When you lose a loved one, I think everyone would agree that it’s after the “busyness” of the memorial service – and after all the friends stop coming by on a daily basis – that the real pain starts to arrive. Because now you have to go back to living your life, you have to get back to your jobs, you have to get back to some sort of normalcy.
But how do you do that really? Because it seems as if your life will never be normal again.
The first few weeks after Matthew’s memorial service were brutal. It was impossible to sit at home and not think about what Matthew would be doing right now if he were still alive. I could picture him with his little strut walking around inside our fenced backyard with his baseball cap on. I could remember the way he wore certain clothes, and certain expressions he would get on his face at times.
And then you would hear the birds singing outside – you feel like yelling at them to STOP! Or we would hear our neighbors outside in their yards laughing and enjoying themselves. How could they carry on like that? Didn’t they remember that we had just lost our son? At times it seemed as though the world had just come to an end.
However we had our precious little baby Jeffrey at home who was only 8 months-old, so we needed to maintain whatever composure we could. But thoughts would keep running around in my head, “What is Jeffrey thinking? Does he remember his brother Matthew? Does he wonder where he went?”
However as I wrote in my post The Day When Jesus Became Real, I now had a real faith and trust in Jesus my Savior, and so I fell into His arms often when I just couldn’t cope anymore. It was strange to me how my day could be going so horribly, and then all of a sudden I could feel a kind of peace wash over me – almost like I felt like His arms were wrapping around me. I knew He was there right beside me.
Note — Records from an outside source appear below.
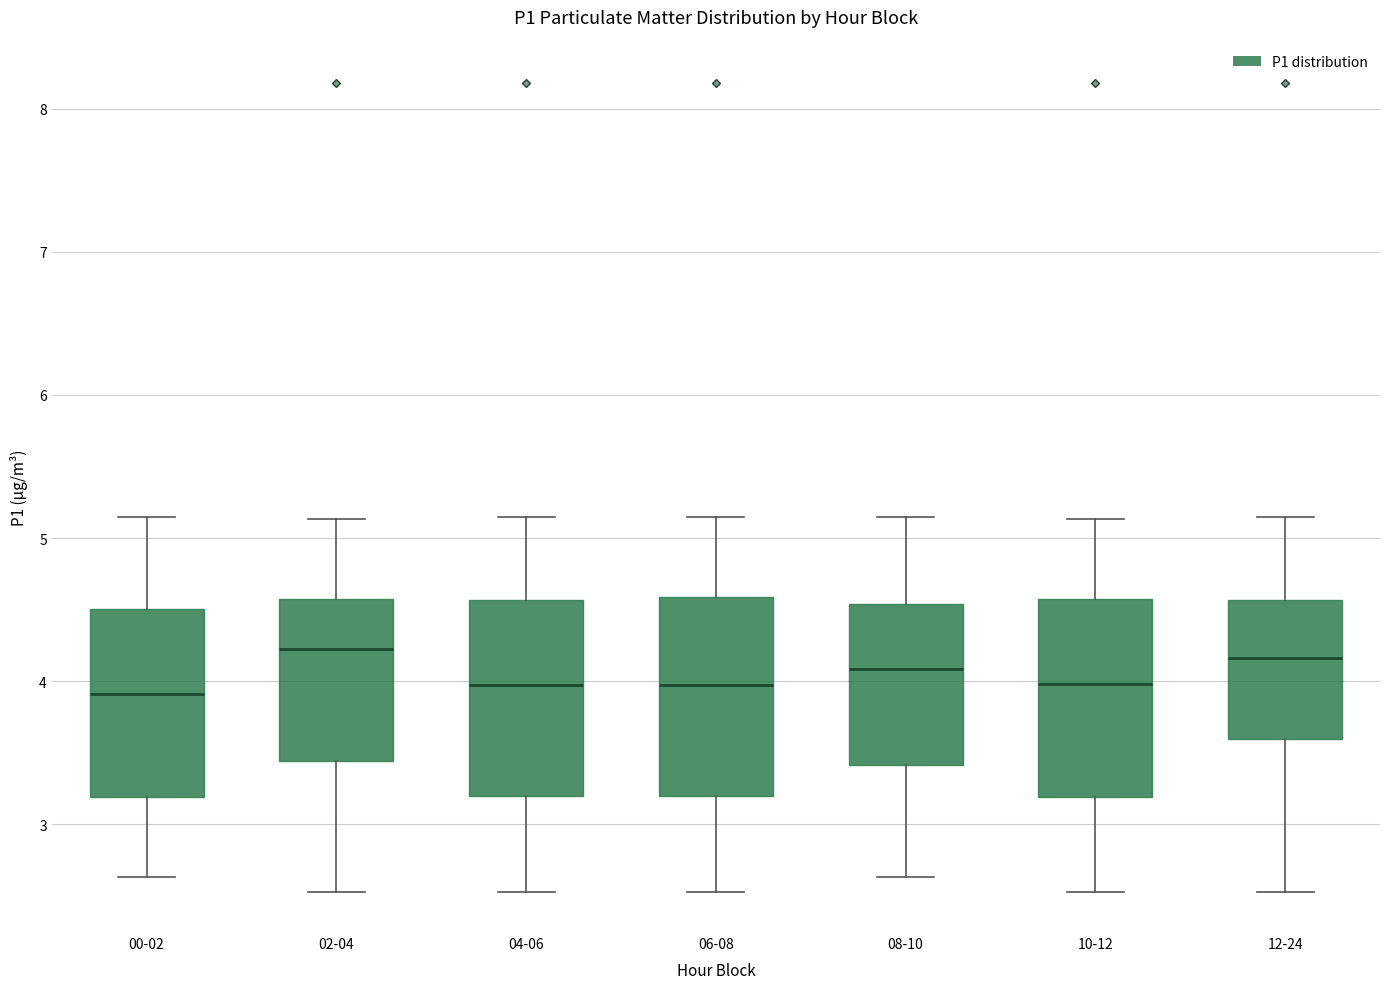

Where does the upper whisker of the box for 12-24 end on the y-axis? The values are not printed on the chart, so give them approximately, as read against the axis.

5.2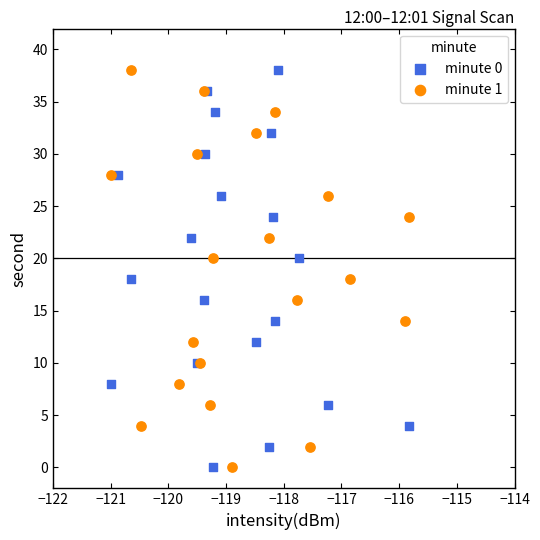

What are all the series names shown in the legend?

minute 0, minute 1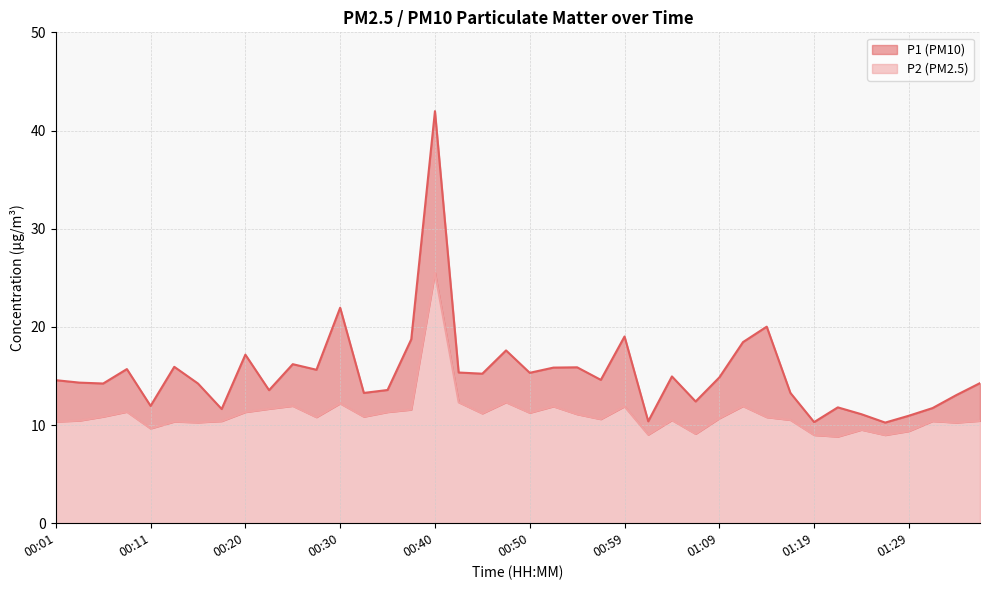

List the series in order of their overall mean, highest first.

P1, P2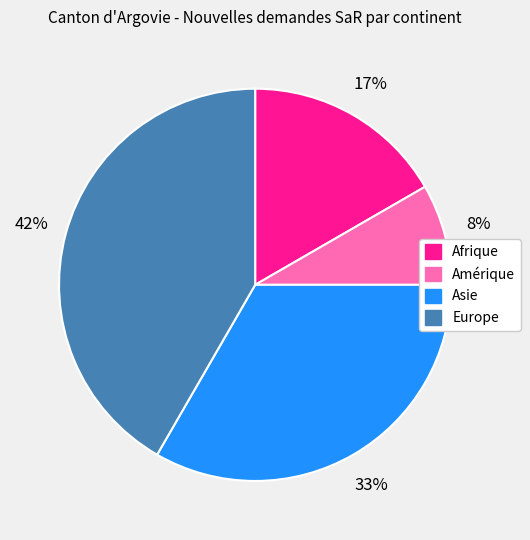

Which has a higher value, Afrique or Europe?

Europe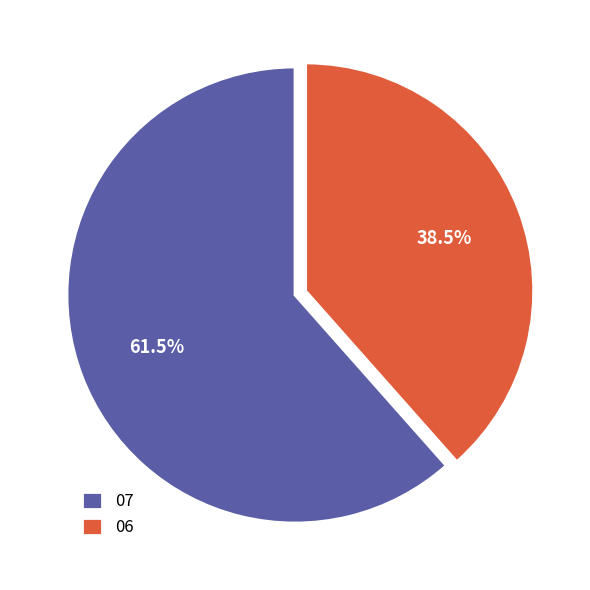

Count the number of slices in the pie.

2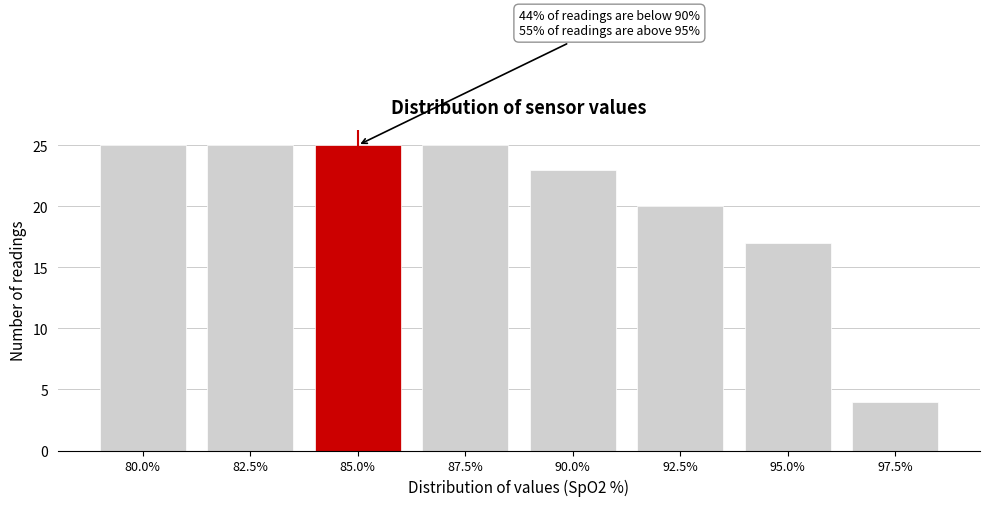

Reading right to left, list all the values displayed in this chart.

97.5%=4	95.0%=17	92.5%=20	90.0%=23	87.5%=25	85.0%=25	82.5%=25	80.0%=25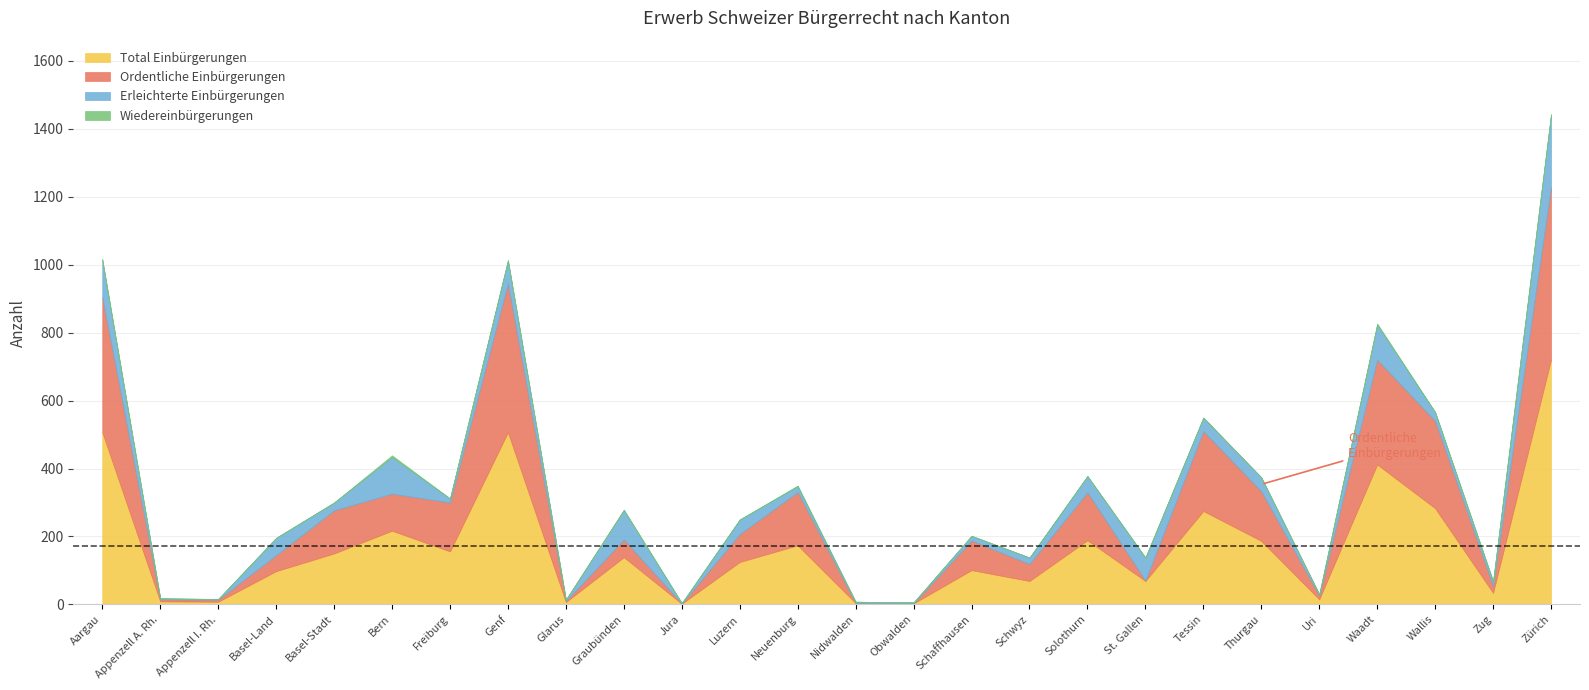

Between Wallis and Glarus, which is larger?

Wallis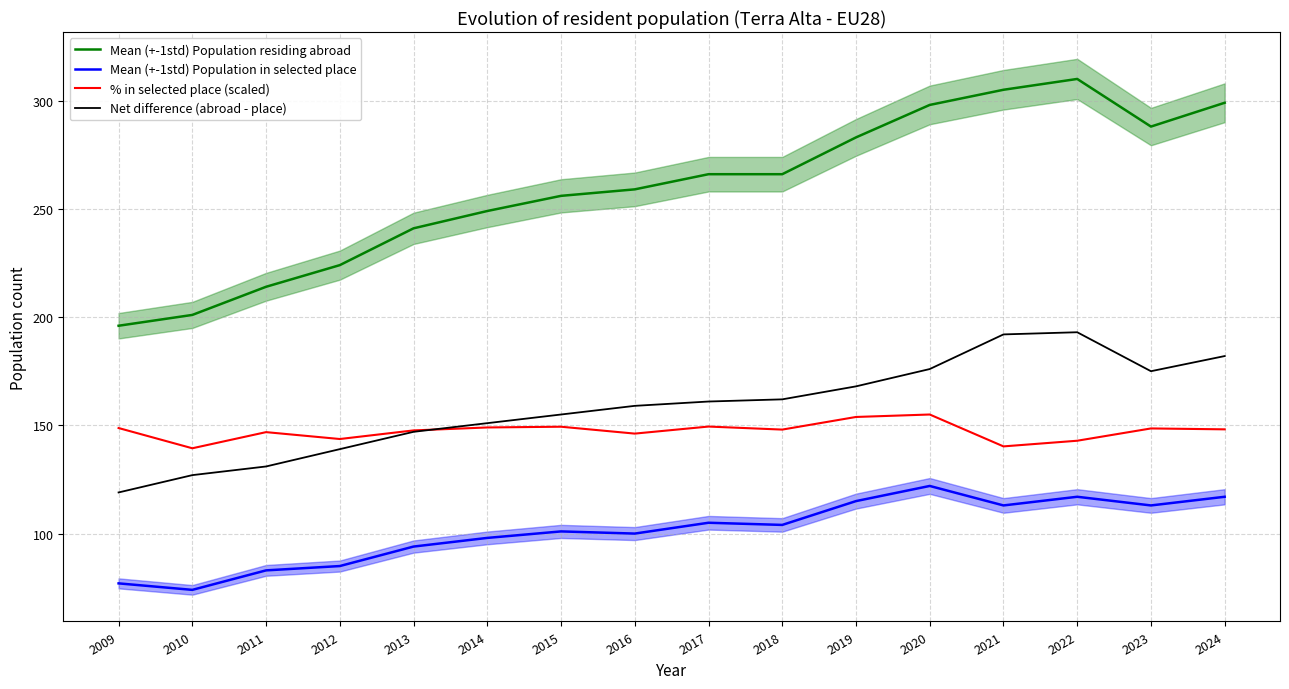

Reading right to left, transcribe all the data shown in this chart.

Mean (+-1std) Population residing abroad: 299.0	288.0	310.0	305.0	298.0	283.0	266.0	266.0	259.0	256.0	249.0	241.0	224.0	214.0	201.0	196.0
Mean (+-1std) Population in selected place: 117.0	113.0	117.0	113.0	122.0	115.0	104.0	105.0	100.0	101.0	98.0	94.0	85.0	83.0	74.0	77.0
% in selected place (scaled): 148.1	148.6	142.9	140.3	155.0	153.9	148.0	149.4	146.2	149.4	149.0	147.7	143.7	146.9	139.4	148.8
Net difference (abroad - place): 182.0	175.0	193.0	192.0	176.0	168.0	162.0	161.0	159.0	155.0	151.0	147.0	139.0	131.0	127.0	119.0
I remember one day in particular when I was upstairs in our bedroom, and I was having a complete meltdown as I lay on the floor. I started crying out to Jesus, “We’ll never be able to take Matthew to Disneyland!”
Then it was like I heard His still small voice saying softly to me, “Do you not think where he is right now is better than Disneyland?”
Oh my – of course it was! Then I saw a vision: I saw Matthew up walking up in the clouds, holding Jesus’ hand. Matthew was looking up and smiling at Jesus’ face, and Jesus was smiling back at him. Matthew was so happy! I was so thankful at that moment that the Lord had taken Matthew home the way He had, with no pain or suffering.
After taking a couple weeks off of attending church, we knew that we needed to get back into the routine. It would have been very easy to just turn away, but we knew that we needed to be around our friends, and we needed to keep getting fed the words of God.
How hard it was to go back at first! The expressions on our friends’ faces varied: Either we would see them start to tear up, or we would see them quickly look away pretending that they didn’t see us. And quite frankly a lot of the time we were thankful that we didn’t have to acknowledge them because it was just too hard.
During many a sermon, either Gary or myself would suddenly start crying at something that reminded us of Matthew. One time I got so distraught during the sermon that I had to get up and run into the bathroom sobbing – the pain was just too intense.
Yet through our faith in our Lord, we persevered. We knew that the only way to become stronger was to believe and trust our Father.
A few months later both Gary and I were able to give our testimonies. Gary spoke during the church service, and I spoke during our women’s retreat. It was through these times that we began to get a glimpse of how God was going to use us to glorify Him, and to help others through their pain.